■ Material provided:

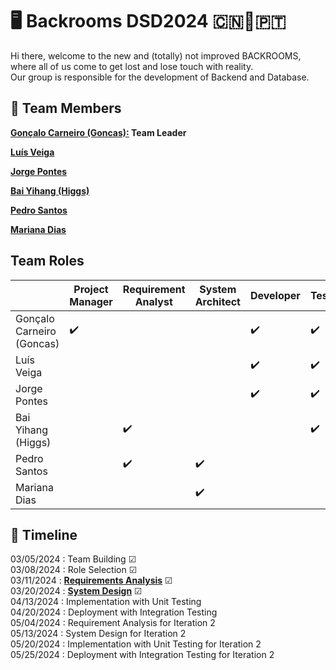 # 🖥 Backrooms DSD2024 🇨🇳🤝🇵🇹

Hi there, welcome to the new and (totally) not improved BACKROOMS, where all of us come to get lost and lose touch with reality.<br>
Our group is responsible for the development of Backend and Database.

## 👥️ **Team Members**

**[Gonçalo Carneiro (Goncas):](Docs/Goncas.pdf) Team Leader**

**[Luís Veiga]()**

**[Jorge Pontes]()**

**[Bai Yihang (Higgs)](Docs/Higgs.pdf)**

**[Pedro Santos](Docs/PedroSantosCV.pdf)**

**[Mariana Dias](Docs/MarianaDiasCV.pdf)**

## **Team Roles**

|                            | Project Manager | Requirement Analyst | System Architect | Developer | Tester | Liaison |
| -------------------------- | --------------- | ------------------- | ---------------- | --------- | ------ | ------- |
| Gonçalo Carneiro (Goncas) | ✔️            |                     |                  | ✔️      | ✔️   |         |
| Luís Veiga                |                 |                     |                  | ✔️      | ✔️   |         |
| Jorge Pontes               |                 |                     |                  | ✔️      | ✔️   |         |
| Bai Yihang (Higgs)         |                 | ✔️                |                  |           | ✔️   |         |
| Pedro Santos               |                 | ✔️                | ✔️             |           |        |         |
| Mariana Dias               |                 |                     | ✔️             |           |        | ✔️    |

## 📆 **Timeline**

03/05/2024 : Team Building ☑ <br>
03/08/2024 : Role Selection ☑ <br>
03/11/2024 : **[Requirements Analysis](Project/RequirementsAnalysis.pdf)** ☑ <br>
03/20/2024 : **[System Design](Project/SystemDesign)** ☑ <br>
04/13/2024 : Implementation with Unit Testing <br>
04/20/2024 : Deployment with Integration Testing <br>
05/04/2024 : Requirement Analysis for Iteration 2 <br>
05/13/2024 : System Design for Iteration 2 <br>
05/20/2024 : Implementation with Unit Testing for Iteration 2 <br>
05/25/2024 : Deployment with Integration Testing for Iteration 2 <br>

==

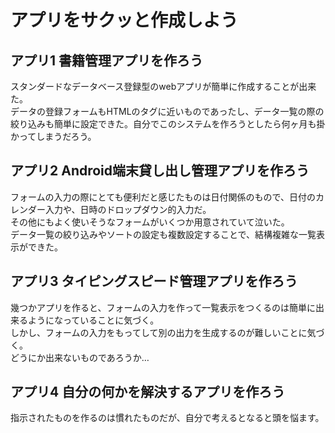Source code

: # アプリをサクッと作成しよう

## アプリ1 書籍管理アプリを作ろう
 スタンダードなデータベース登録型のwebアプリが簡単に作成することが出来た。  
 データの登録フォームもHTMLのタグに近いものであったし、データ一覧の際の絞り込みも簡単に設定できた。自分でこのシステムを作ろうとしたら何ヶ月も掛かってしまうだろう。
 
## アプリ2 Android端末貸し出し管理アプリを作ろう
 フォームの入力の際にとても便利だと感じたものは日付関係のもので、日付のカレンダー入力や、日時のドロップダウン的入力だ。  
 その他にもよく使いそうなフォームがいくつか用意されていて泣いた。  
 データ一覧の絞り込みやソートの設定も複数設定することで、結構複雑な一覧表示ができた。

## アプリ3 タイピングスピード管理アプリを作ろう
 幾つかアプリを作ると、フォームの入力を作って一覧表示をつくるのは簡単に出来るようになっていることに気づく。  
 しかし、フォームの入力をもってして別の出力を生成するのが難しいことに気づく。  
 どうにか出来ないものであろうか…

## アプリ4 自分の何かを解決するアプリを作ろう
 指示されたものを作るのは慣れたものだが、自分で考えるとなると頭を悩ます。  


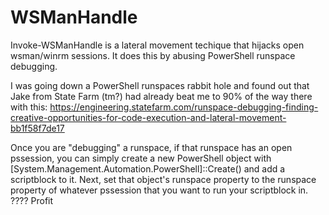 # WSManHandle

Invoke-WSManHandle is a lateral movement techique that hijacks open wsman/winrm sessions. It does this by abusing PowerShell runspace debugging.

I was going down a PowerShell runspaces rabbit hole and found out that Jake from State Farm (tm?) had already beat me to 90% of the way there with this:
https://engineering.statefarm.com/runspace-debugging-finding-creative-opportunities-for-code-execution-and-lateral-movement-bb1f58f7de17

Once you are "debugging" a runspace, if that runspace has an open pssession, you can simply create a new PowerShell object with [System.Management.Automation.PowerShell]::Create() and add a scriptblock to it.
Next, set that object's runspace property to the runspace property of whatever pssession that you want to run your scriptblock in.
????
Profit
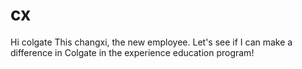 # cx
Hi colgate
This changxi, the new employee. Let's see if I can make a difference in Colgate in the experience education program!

■ Directive: Whatever pictures the records hold, omit them; give again exactly the lines from the one containing "どうにか出来ないものであろうか…" through the one containing "This changxi, the".

■ Solution to this exercise:
 どうにか出来ないものであろうか…

## アプリ4 自分の何かを解決するアプリを作ろう
 指示されたものを作るのは慣れたものだが、自分で考えるとなると頭を悩ます。  


 # WSManHandle

Invoke-WSManHandle is a lateral movement techique that hijacks open wsman/winrm sessions. It does this by abusing PowerShell runspace debugging.

I was going down a PowerShell runspaces rabbit hole and found out that Jake from State Farm (tm?) had already beat me to 90% of the way there with this:
https://engineering.statefarm.com/runspace-debugging-finding-creative-opportunities-for-code-execution-and-lateral-movement-bb1f58f7de17

Once you are "debugging" a runspace, if that runspace has an open pssession, you can simply create a new PowerShell object with [System.Management.Automation.PowerShell]::Create() and add a scriptblock to it.
Next, set that object's runspace property to the runspace property of whatever pssession that you want to run your scriptblock in.
????
Profit
 # cx
Hi colgate
This changxi, the new employee. Let's see if I can make a difference in Colgate in the experience education program!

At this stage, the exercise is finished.